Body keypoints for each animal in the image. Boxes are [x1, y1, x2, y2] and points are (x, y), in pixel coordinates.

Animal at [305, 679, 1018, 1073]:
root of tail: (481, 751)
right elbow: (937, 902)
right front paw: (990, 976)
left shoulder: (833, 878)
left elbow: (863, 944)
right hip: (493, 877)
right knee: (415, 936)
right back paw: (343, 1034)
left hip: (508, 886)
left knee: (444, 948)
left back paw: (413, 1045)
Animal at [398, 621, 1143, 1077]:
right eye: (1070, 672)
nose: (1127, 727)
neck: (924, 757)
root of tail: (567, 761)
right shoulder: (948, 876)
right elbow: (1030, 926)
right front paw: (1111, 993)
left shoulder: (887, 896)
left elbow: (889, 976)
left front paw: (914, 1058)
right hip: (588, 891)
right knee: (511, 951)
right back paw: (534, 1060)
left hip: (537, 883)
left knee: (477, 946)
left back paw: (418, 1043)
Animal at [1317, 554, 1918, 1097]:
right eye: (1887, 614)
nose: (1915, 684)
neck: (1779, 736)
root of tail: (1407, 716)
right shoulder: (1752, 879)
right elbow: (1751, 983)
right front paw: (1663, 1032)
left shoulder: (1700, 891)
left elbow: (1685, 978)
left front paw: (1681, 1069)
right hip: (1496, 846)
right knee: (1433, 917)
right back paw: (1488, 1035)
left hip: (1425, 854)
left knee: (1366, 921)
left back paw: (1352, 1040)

● ● ●

What to work on: Every line above that holds the string "knee" should be copied out.

Solution to this task:
right knee: (415, 936)
left knee: (444, 948)
right knee: (511, 951)
left knee: (477, 946)
right knee: (1433, 917)
left knee: (1366, 921)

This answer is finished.